=== Alıntı ===
Kendimi bildim bileli, iyi bir Fenerbahçe taraftarıyım...
Gezi Direnişi’nden bu yana da, sıkı bir “Çarşı” üyesiyim, yürekten... Pazar günü, akşam saatlerinde, Fenerbahçeli olmaktan bir kez daha büyük gurur, büyük mutluluk duydum. Olağanüstü kongrede açılan her sandık, Aziz Yıldırım’ın aldığı her oy, bu müthiş camianın sıradan bir ferdi olma duygumu pekiştirdi..
Hele sonuçlar açıklandığında, Yıldırım ekibinin ezici zaferi, “Mustafa Kemal’in askerleriyiz” sloganı eşliğinde ilan edildiğinde, farkında bile olmadan şu sözcükler döküldü dudaklarımdan:
-3 Temmuz 2011’in hesabı kesildi!..
Son iki yıl, milyonlarca Fenerbahçeli için bir büyük karabasandı...
Sahalar değil sözünü ettiğim... En büyük kabusların yaşandığı günlerde dahi futbolundan basketboluna, voleybolundan küreğine harikalar yarattı çocuklarımız... Karanlık lobilerden, kulübü ele geçirmek için yapılan kara faaliyetlerden söz ediyorum... Bu alçaklıklara karşı mahkeme önlerinde, kendi stadyumunda, biber gazına, gaz bombasına, tazyikli kimyasal suya göğüs geren, “Fenerbahçe’yi asla derdest edemeyeceksiniz” diye haykıran pırıl pırıl Cumhuriyet çocuklarından bahsediyorum... Satın alınmış serseri güruhuna karşı, her maçın 34. dakikasında “Her yer Taksim, her yer direniş” sloganını bayrak yapan yürekli Fenerbahçe taraftarını işaret ediyorum...

Kumpasçılara atılan büyük tokat!..


Karşı taraf, milyonlarca liralık reklamlarıyla, merkez medyası, yandaş medyasıyla, bindirilmiş spor yazarı kervanıyla geldi..
=== Kayıt dizisi ===
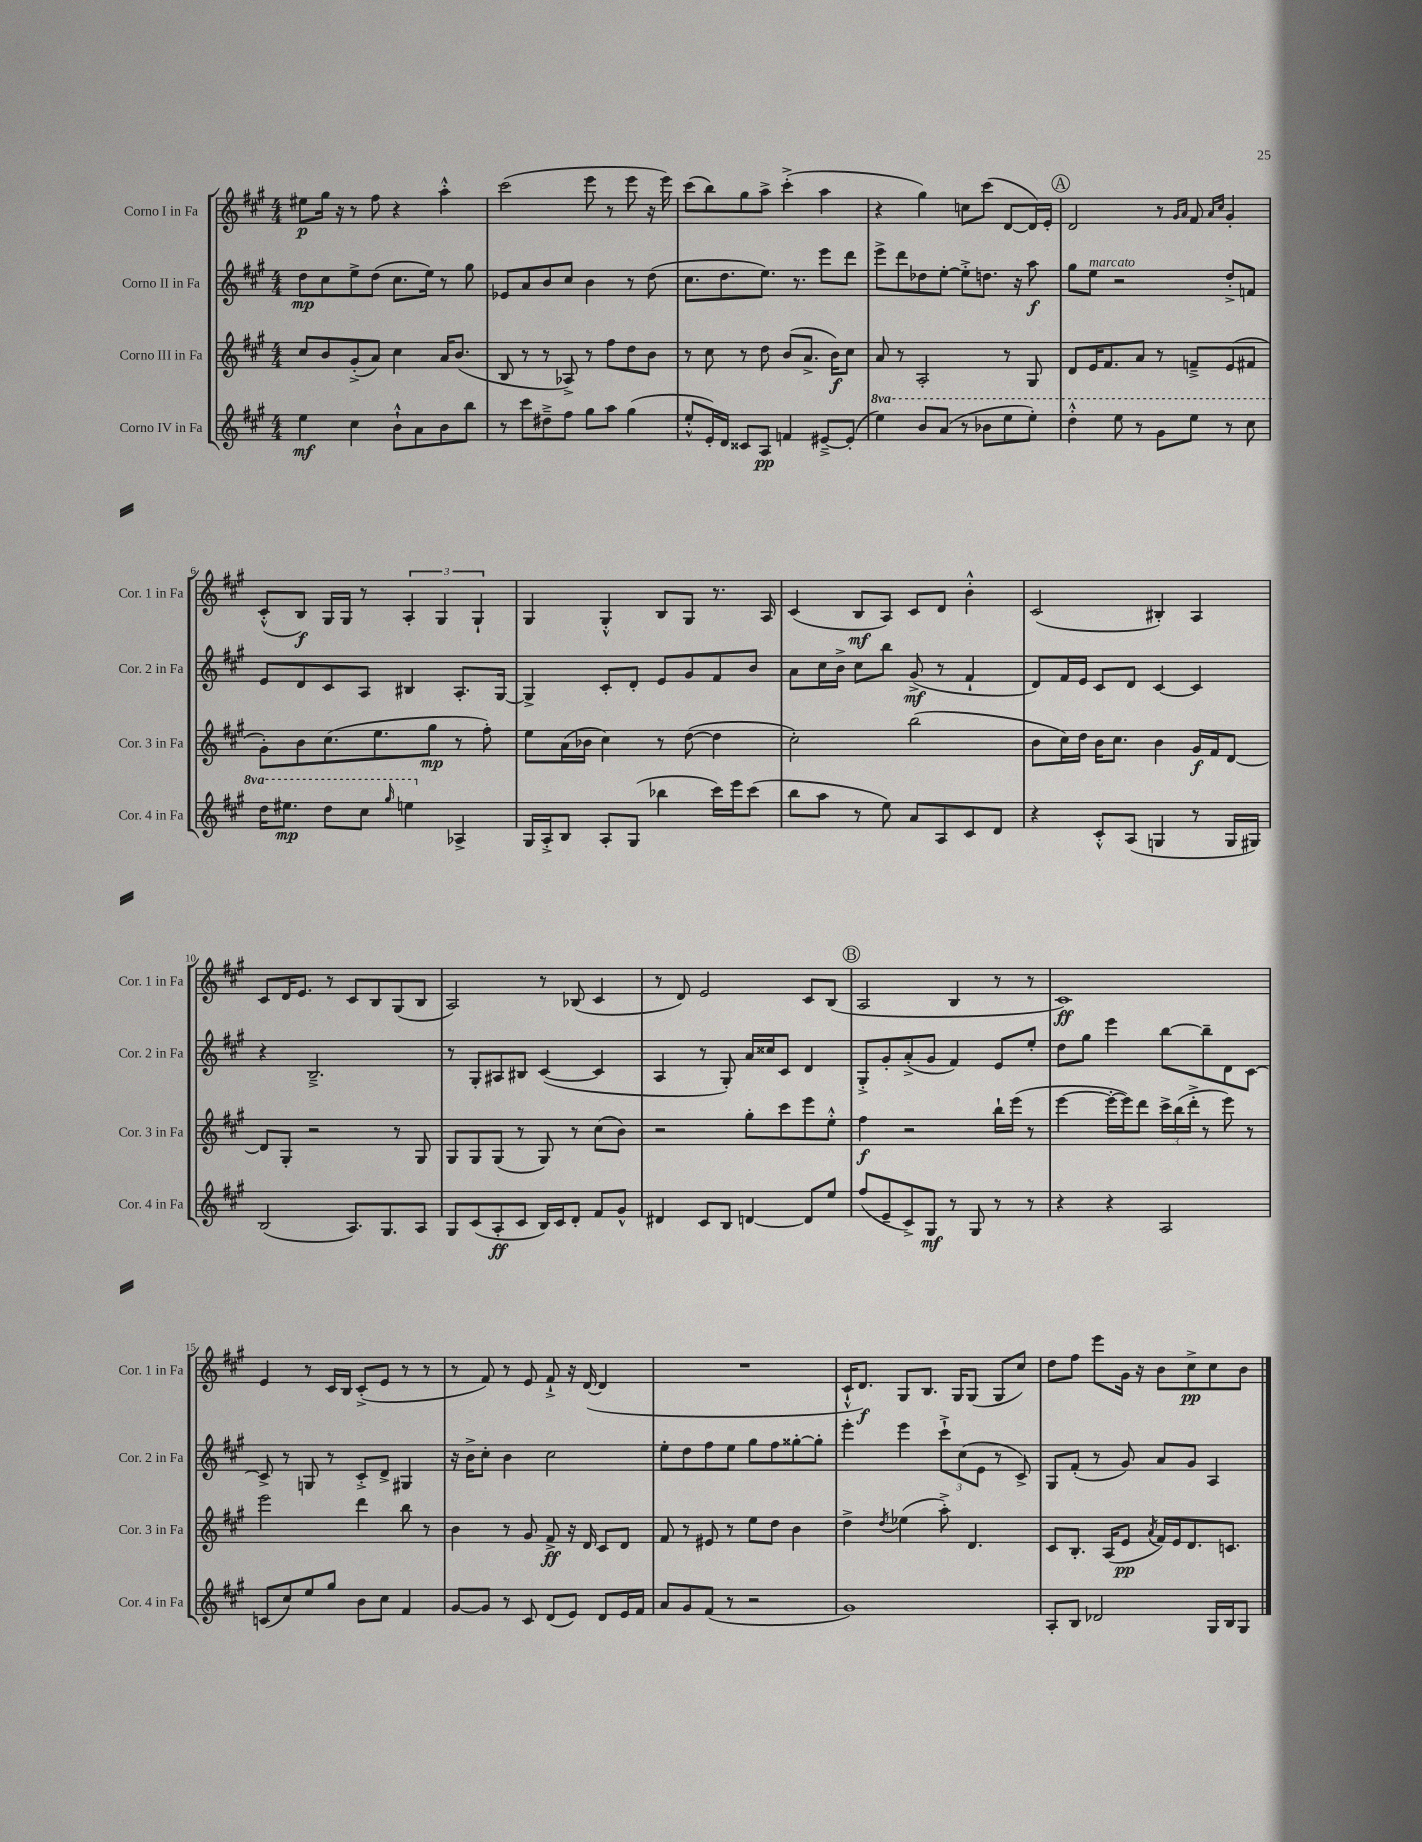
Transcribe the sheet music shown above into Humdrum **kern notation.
===
=== Kayıt dizisi ===
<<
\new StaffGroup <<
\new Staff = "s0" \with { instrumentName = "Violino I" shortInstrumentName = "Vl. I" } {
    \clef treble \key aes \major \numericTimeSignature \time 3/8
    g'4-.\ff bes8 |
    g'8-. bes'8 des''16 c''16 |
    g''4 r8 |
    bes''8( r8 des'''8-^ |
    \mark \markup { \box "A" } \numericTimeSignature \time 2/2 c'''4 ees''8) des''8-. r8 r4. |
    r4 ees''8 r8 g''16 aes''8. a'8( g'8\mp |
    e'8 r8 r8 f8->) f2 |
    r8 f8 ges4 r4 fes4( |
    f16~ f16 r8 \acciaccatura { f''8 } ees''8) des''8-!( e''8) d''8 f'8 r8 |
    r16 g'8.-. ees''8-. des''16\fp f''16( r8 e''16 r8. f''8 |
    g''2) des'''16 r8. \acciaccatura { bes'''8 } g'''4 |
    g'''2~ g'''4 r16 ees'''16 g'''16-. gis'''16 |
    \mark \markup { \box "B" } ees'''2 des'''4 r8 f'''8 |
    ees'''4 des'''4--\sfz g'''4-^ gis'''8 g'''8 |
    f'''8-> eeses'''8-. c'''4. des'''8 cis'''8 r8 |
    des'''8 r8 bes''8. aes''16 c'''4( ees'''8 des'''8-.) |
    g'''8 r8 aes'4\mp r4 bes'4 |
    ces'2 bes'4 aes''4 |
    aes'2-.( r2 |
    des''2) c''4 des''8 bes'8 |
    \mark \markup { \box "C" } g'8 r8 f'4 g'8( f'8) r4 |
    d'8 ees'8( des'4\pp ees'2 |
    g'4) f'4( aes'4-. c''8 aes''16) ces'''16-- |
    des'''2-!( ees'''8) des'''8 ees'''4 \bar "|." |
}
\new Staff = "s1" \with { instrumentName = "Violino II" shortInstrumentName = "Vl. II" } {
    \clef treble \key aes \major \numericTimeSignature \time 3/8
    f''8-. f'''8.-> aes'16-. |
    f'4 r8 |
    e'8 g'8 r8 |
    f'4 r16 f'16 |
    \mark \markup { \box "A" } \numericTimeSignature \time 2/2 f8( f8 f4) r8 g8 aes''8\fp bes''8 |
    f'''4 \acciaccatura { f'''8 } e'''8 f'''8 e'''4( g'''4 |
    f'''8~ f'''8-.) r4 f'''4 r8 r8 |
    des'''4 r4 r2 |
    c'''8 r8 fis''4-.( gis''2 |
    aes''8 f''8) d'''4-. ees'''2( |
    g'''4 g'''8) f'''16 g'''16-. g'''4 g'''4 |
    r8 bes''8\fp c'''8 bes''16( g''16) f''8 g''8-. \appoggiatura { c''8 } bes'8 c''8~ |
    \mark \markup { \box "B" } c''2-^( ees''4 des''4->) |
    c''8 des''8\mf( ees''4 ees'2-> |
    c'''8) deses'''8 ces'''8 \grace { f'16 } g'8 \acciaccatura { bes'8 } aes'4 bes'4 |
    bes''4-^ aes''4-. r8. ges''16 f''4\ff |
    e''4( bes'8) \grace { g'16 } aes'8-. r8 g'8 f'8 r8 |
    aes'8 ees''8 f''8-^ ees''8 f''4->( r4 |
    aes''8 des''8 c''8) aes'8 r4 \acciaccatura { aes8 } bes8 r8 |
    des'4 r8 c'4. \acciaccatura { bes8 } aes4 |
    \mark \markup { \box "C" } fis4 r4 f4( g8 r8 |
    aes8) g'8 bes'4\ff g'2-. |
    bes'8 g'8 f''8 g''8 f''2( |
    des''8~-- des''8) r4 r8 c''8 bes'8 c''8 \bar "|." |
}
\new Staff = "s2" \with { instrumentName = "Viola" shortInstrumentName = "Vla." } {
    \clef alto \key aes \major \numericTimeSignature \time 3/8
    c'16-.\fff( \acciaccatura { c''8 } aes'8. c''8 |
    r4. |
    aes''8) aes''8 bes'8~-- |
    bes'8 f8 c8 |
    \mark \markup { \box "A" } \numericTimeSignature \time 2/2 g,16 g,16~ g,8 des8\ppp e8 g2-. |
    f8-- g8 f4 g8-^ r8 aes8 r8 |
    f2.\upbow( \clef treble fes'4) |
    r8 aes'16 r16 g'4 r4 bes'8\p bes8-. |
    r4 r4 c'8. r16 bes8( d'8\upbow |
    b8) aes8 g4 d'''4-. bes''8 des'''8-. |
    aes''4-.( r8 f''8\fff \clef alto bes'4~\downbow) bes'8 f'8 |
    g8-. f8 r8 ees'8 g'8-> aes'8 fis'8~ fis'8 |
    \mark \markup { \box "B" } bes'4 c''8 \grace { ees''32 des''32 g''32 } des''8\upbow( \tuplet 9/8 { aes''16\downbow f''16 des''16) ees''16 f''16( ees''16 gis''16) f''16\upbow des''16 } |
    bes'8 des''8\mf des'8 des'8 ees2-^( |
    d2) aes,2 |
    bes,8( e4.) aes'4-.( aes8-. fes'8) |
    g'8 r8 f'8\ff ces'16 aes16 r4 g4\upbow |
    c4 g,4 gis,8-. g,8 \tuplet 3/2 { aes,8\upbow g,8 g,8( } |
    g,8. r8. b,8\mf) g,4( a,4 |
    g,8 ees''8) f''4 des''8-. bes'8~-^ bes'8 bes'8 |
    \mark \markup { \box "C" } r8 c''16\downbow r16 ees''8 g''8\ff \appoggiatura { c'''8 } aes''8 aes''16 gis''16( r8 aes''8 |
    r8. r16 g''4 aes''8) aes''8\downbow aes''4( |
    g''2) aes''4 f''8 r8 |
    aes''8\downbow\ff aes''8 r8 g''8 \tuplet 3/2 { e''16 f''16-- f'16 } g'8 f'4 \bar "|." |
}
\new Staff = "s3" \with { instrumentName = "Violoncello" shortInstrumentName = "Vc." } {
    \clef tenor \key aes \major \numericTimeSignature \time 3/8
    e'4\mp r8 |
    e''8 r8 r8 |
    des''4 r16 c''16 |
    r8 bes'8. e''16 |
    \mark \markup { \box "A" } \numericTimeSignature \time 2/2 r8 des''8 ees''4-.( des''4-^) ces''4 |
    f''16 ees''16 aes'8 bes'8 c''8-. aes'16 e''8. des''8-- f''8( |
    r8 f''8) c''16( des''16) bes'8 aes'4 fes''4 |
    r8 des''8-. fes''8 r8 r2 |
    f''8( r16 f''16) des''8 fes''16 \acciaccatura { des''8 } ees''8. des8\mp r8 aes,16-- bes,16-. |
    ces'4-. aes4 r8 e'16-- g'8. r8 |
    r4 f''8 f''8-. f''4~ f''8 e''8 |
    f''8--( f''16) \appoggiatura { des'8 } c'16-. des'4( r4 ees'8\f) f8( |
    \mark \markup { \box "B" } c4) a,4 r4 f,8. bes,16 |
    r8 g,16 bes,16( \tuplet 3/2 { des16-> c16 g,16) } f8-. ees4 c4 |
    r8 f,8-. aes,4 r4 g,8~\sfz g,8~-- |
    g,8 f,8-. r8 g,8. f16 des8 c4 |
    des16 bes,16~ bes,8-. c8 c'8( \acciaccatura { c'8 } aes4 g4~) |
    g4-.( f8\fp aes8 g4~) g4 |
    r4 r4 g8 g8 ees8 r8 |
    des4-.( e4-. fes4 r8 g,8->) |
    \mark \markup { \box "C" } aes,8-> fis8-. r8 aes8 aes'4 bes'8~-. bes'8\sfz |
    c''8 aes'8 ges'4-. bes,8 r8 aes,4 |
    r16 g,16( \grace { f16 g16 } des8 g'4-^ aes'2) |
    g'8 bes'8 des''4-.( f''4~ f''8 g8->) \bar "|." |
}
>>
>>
===
Kısa alıştırma A: Alıntıyı iki cümleyle özetleyiniz.
Kısa alıştırma B: Alıntıda "Son iki yıl, milyonlarca" ile başlayıp "atılan büyük tokat!.." ile biten bölümü olduğu gibi yeniden yazınız.
Bu satırlar başka bir kaynaktan alınmıştır.

Alıştırma çözümü A: Yazar, kendini bildi bileli Fenerbahçe taraftarı olduğunu ve olağanüstü kongrede Aziz Yıldırım ekibinin ezici zaferiyle büyük gurur ve mutluluk duyduğunu anlatmaktadır. Son iki yılın milyonlarca Fenerbahçeli için büyük bir karabasan olduğunu, bunun sahalardan değil kulübü ele geçirmek için yapılan kara faaliyetlerden ve karanlık lobilerden kaynaklandığını belirtmektedir.

Alıştırma çözümü B:
Son iki yıl, milyonlarca Fenerbahçeli için bir büyük karabasandı...
Sahalar değil sözünü ettiğim... En büyük kabusların yaşandığı günlerde dahi futbolundan basketboluna, voleybolundan küreğine harikalar yarattı çocuklarımız... Karanlık lobilerden, kulübü ele geçirmek için yapılan kara faaliyetlerden söz ediyorum... Bu alçaklıklara karşı mahkeme önlerinde, kendi stadyumunda, biber gazına, gaz bombasına, tazyikli kimyasal suya göğüs geren, “Fenerbahçe’yi asla derdest edemeyeceksiniz” diye haykıran pırıl pırıl Cumhuriyet çocuklarından bahsediyorum... Satın alınmış serseri güruhuna karşı, her maçın 34. dakikasında “Her yer Taksim, her yer direniş” sloganını bayrak yapan yürekli Fenerbahçe taraftarını işaret ediyorum...

Kumpasçılara atılan büyük tokat!..